__Action item__:
Read the records below and copy each line that contains "личная".

__Page-level text extractions__:
* * * *
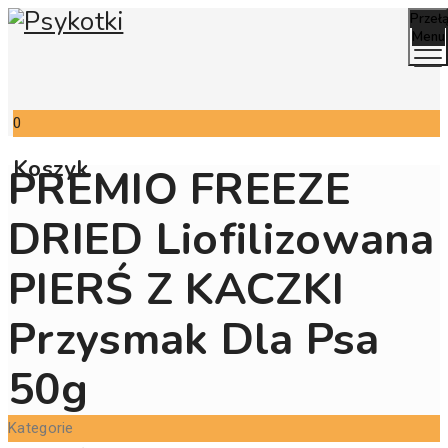
Przeł
Menu
0
Koszyk
PREMIO FREEZE
DRIED Liofilizowana
PIERŚ Z KACZKI
Przysmak Dla Psa
50g
Kategorie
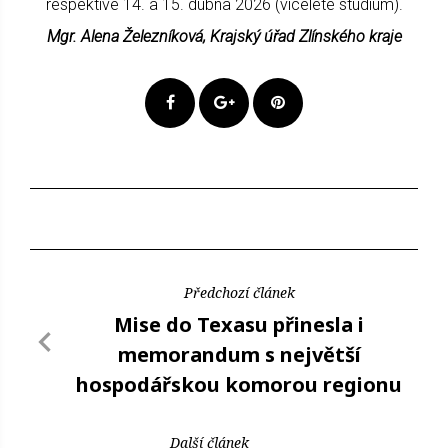
respektive 14. a 15. dubna 2026 (víceleté studium).
Mgr. Alena Železníková, Krajský úřad Zlínského kraje
Předchozí článek
Mise do Texasu přinesla i
memorandum s největší
hospodářskou komorou regionu
Další článek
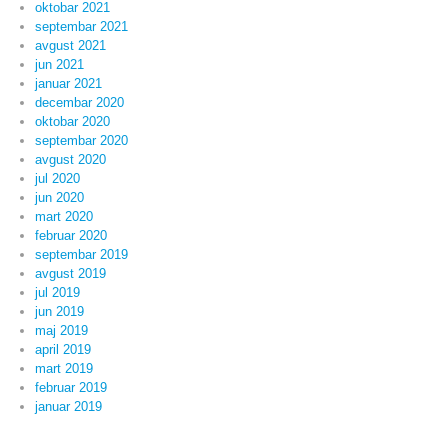
oktobar 2021
septembar 2021
avgust 2021
jun 2021
januar 2021
decembar 2020
oktobar 2020
septembar 2020
avgust 2020
jul 2020
jun 2020
mart 2020
februar 2020
septembar 2019
avgust 2019
jul 2019
jun 2019
maj 2019
april 2019
mart 2019
februar 2019
januar 2019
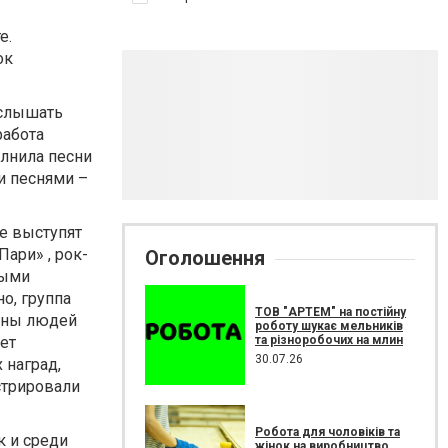
е.
ок
услышать
работа
олнила песни
и песнями –
е выступят
ари» , рок-
Оголошення
ными
о, группа
ТОВ "АРТЕМ" на постійну
ионы людей
роботу шукає мельників
та різноробочих на млин
ет
30.07.26
 наград,
стрировали
Робота для чоловіків та
к и среди
жінок на виробництво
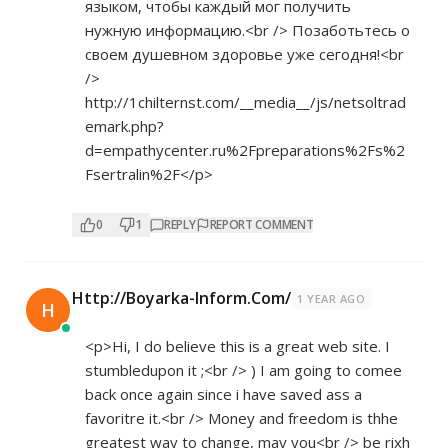
языком, чтобы каждый мог получить
нужную информацию.<br /> Позаботьтесь о
своем душевном здоровье уже сегодня!<br
/>
http://1chilternst.com/__media__/js/netsoltrad
emark.php?
d=empathycenter.ru%2Fpreparations%2Fs%2
Fsertralin%2F</p>
0
1
REPLY
REPORT COMMENT
Http://Boyarka-Inform.Com/
1 YEAR AGO
H
<p>Hi, I do believe this is a great web site. I
stumbledupon it ;<br /> ) I am going to comee
back once again since i have saved ass a
favoritre it.<br /> Money and freedom is thhe
greatest way to change, may you<br /> be rixh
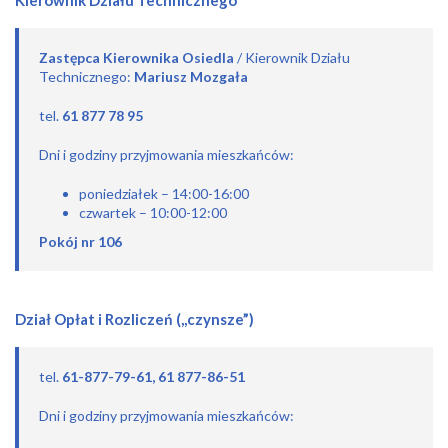
Kierownik Działu Technicznego
Zastępca Kierownika Osiedla
/ Kierownik Działu
Technicznego:
Mariusz Mozgała
tel.
61 877 78 95
Dni i godziny przyjmowania mieszkańców:
poniedziałek – 14:00-16:00
czwartek – 10:00-12:00
Pokój nr 106
Dział Opłat i Rozliczeń (,,czynsze”)
tel.
61-877-79-61, 61 877-86-51
Dni i godziny przyjmowania mieszkańców:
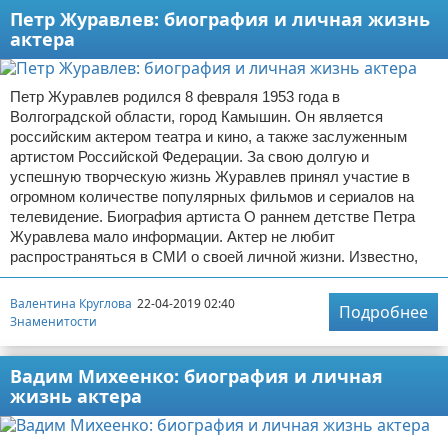
Петр Журавлев: биография и личная жизнь
актера
Петр Журавлев родился 8 февраля 1953 года в
Волгоградской области, город Камышин. Он является
российским актером театра и кино, а также заслуженным
артистом Российской Федерации. За свою долгую и
успешную творческую жизнь Журавлев принял участие в
огромном количестве популярных фильмов и сериалов на
телевидение. Биография артиста О раннем детстве Петра
Журавлева мало информации. Актер не любит
распространяться в СМИ о своей личной жизни. Известно,
Валентина Круглова
22-04-2019 02:40
Подробнее
Знаменитости
Вадим Михеенко: биография и личная
жизнь актера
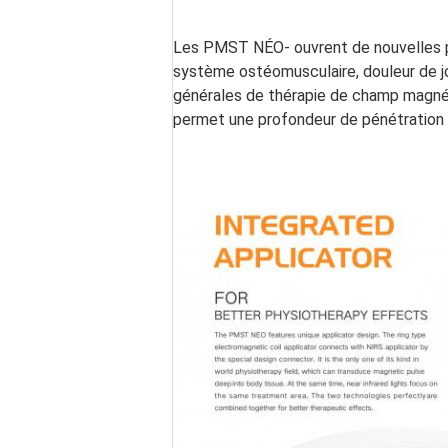
Les PMST NÉO- ouvrent de nouvelles pos
système ostéomusculaire, douleur de jo
générales de thérapie de champ magnét
permet une profondeur de pénétration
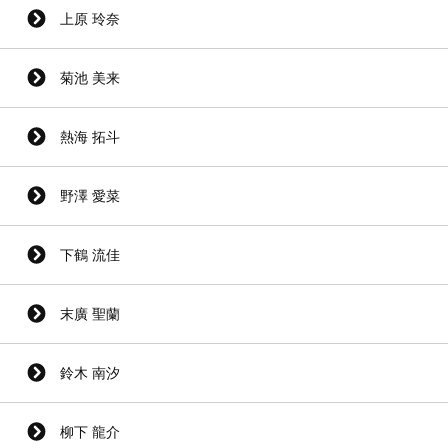
上原 玲奈
菊池 美来
熱海 拓斗
野澤 愛菜
下鶴 流佳
末廣 聖蘭
鈴木 南汐
柳下 龍介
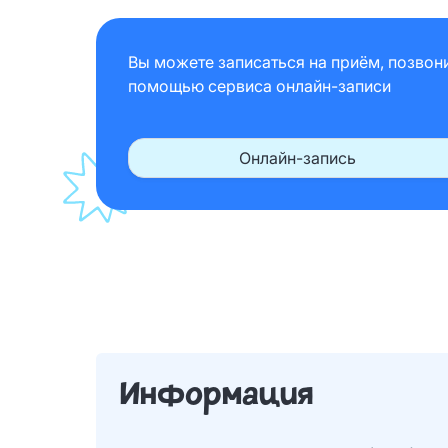
Вы можете записаться на приём, позвон
помощью сервиса онлайн-записи
Онлайн-запись
Информация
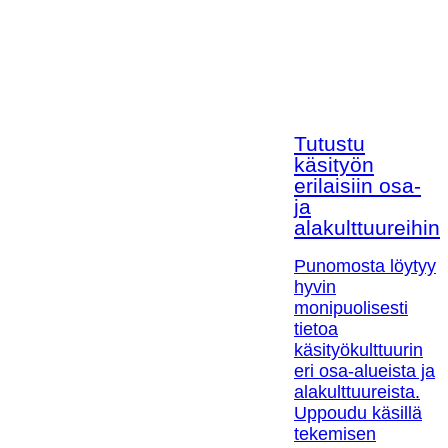
Tutustu
käsityön
erilaisiin osa-
ja
alakulttuureihin!
Punomosta löytyy
hyvin
monipuolisesti
tietoa
käsityökulttuurin
eri osa-alueista ja
alakulttuureista.
Uppoudu käsillä
tekemisen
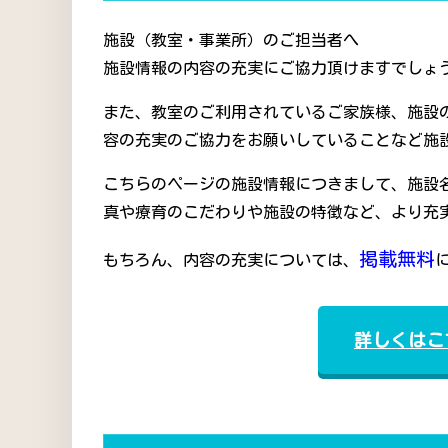
施設（教室・事業所）のご担当者へ
施設情報の内容の充実にご協力頂けますでしょう
また、教室のご利用されているご家族様、施設
容の充実のご協力をお願いしていることなど施
こちらのページの施設情報につきまして、施設
真や療育のこだわりや施設の特徴など、より充
掲載無料
もちろん、内容の充実については、
詳しくはこ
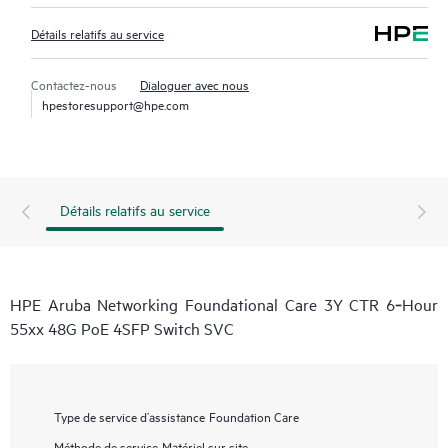
Détails relatifs au service
Contactez-nous
Dialoguer avec nous
hpestoresupport@hpe.com
Détails relatifs au service
HPE Aruba Networking Foundational Care 3Y CTR 6‑Hour
55xx 48G PoE 4SFP Switch SVC
Type de service d’assistance
Foundation Care
Méthode de service
Matériel sur site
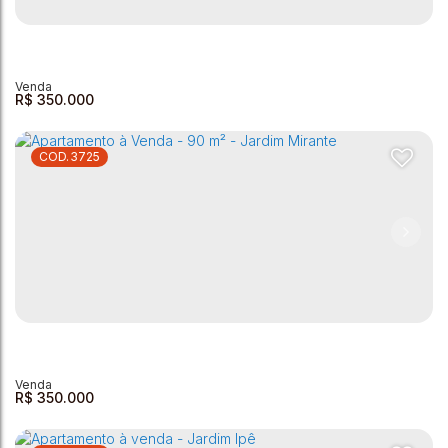
Apartamento à Venda - 75m² - Jardim Mirante - Térreo
Jardim Mirante
,
Andradas
,
Minas Gerais
,
Brasil
2
1
1
1
75m²
R$
350.000
3725
Apartamento à Venda - 90 m² - Jardim Mirante
Jardim Mirante
,
Andradas
,
Minas Gerais
,
Brasil
2
1
1
1
1
90m²
R$
350.000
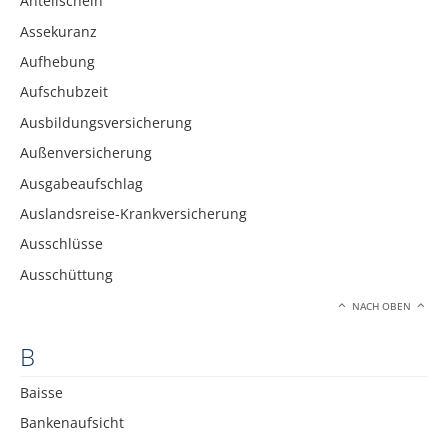
Anteilschein
Assekuranz
Aufhebung
Aufschubzeit
Ausbildungsversicherung
Außenversicherung
Ausgabeaufschlag
Auslandsreise-Krankversicherung
Ausschlüsse
Ausschüttung
NACH OBEN
B
Baisse
Bankenaufsicht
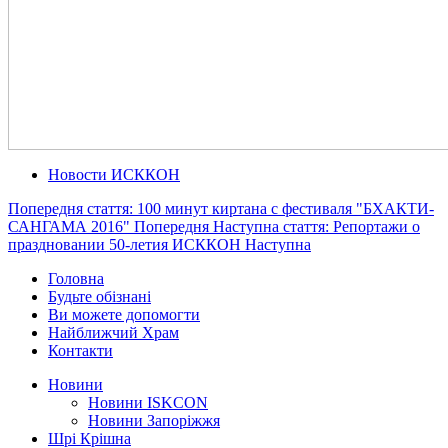
Новости ИСККОН
Попередня стаття: 100 минут киртана с фестиваля "БХАКТИ-
САНГАМА 2016"
Попередня
Наступна стаття: Репортажи о
праздновании 50-летия ИСККОН
Наступна
Головна
Будьте обізнані
Ви можете допомогти
Найближчий Храм
Контакти
Новини
Новини ISKCON
Новини Запоріжжя
Шрі Крішна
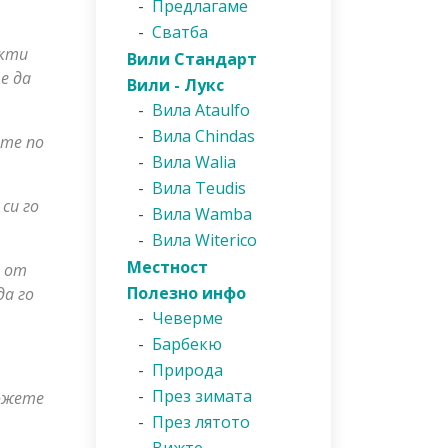
-
Предлагаме
-
Сватба
укти
Вили Стандарт
е да
Вили - Лукс
-
Вила Ataulfo
-
Вила Chindas
ете по
-
Вила Walia
-
Вила Teudis
си го
-
Вила Wamba
-
Вила Witerico
Местност
а от
Полезно инфо
да го
-
Чеверме
-
Барбекю
-
Природа
-
През зимата
можете
-
През лятото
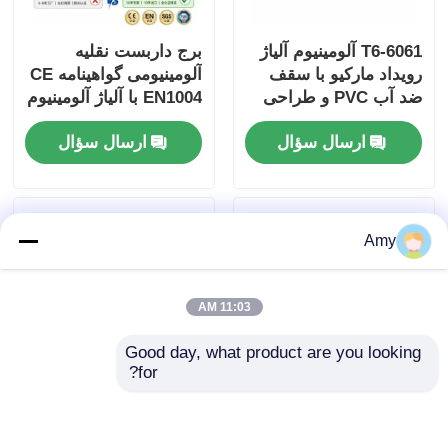
6061-T6 آلومینیوم آلیاژ
برج داربست نقلیه
رویداد مارکیو با سقف
آلومینیومی گواهینامه CE
ضد آب PVC و طراحی
EN1004 با آلیاژ آلومینیوم
قابل حمل ماژولار
6061-T6 و ارتفاع قابل
ارسال سؤال
ارسال سؤال
تنظیم 6-12 متر
Amy
11:03 AM
Good day, what product are you looking 
for?
پلتفرم صحنه دی جی
سیستم مرحله ای چوب
آلومینیومی دایره مربع
سقف آلومینیوم در چرخ
شیشه ای قابل برداشت
های قابل حمل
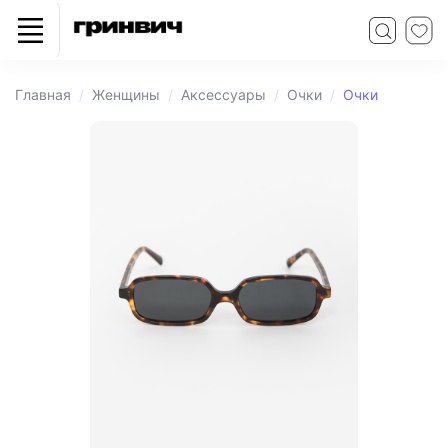
Главная
Женщины
Аксессуары
Очки
Очки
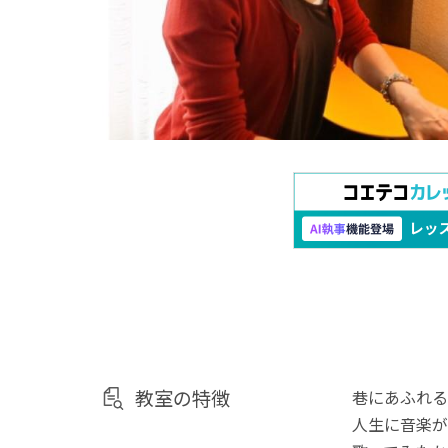
教室の特徴
巷にあふれる
人生に音楽が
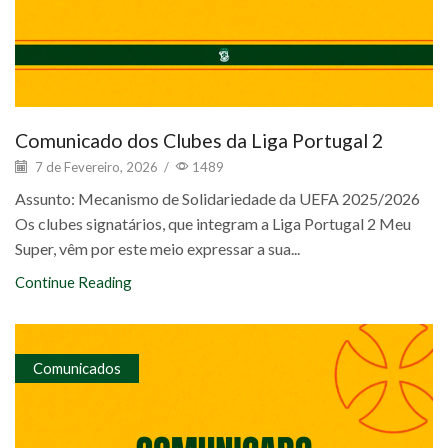
Comunicado dos Clubes da Liga Portugal 2
7 de Fevereiro, 2026
/
1489
Assunto: Mecanismo de Solidariedade da UEFA 2025/2026
Os clubes signatários, que integram a Liga Portugal 2 Meu
Super, vêm por este meio expressar a sua...
Continue Reading
Comunicados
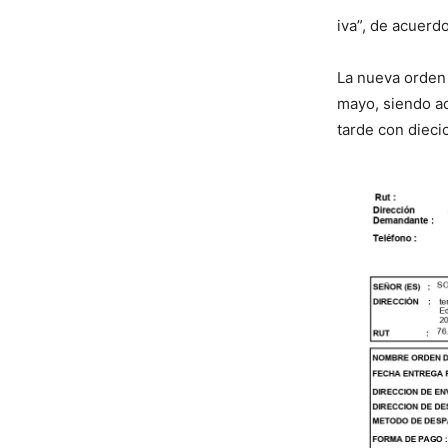
iva”, de acuerd
La nueva orden 
mayo, siendo ac
tarde con dieci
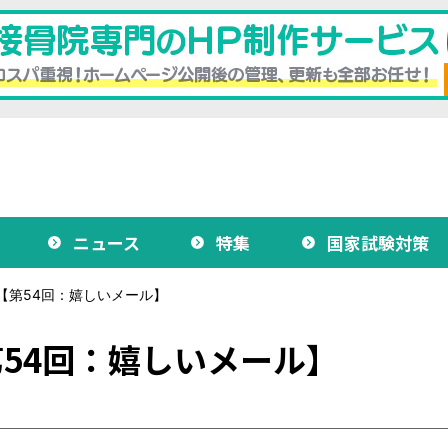
ニュース
特集
国家試験対策
【第54回：嬉しいメール】
54回：嬉しいメール】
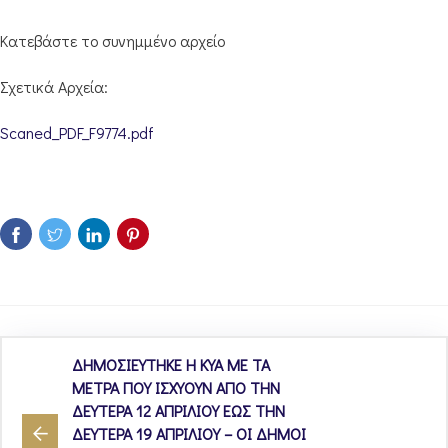
Κατεβάστε το συνημμένο αρχείο
Σχετικά Αρχεία:
Scaned_PDF_F9774.pdf
ΔΗΜΟΣΙΕΥΤΗΚΕ Η ΚΥΑ ΜΕ ΤΑ
ΜΕΤΡΑ ΠΟΥ ΙΣΧΥΟΥΝ ΑΠΟ ΤΗΝ
ΔΕΥΤΕΡΑ 12 ΑΠΡΙΛΙΟΥ ΕΩΣ ΤΗΝ
ΔΕΥΤΕΡΑ 19 ΑΠΡΙΛΙΟΥ – ΟΙ ΔΗΜΟΙ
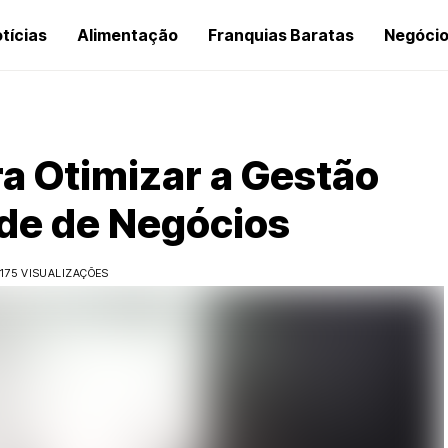
tícias
Alimentação
Franquias Baratas
Negóci
a Otimizar a Gestão
de de Negócios
175 VISUALIZAÇÕES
* * * *
__Result of this exercise__:
Петр Журавлев: биография и личная жизнь
Вадим Михеенко: биография и личная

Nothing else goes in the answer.